About this task: Copy out the lines below word for word, starting with the line that contains "What are all" and ending with the line that contains "C>A, C>G, C>T, T>A, T>C, T>G", with both of those lines included.

Data for review:
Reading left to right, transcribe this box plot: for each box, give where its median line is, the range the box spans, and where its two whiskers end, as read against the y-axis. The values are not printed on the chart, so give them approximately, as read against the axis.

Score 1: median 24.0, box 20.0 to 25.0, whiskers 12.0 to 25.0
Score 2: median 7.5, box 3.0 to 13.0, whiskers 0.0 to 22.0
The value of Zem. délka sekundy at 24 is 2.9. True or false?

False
...
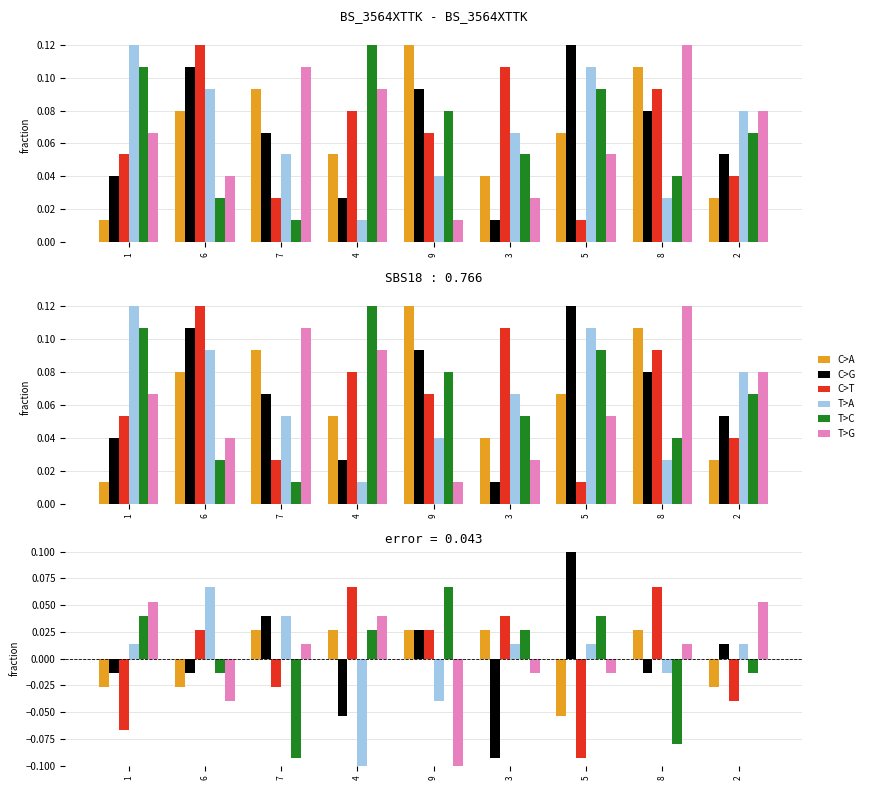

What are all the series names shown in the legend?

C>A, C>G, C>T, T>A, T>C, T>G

Exercise response:
What are all the series names shown in the legend?

C>A, C>G, C>T, T>A, T>C, T>G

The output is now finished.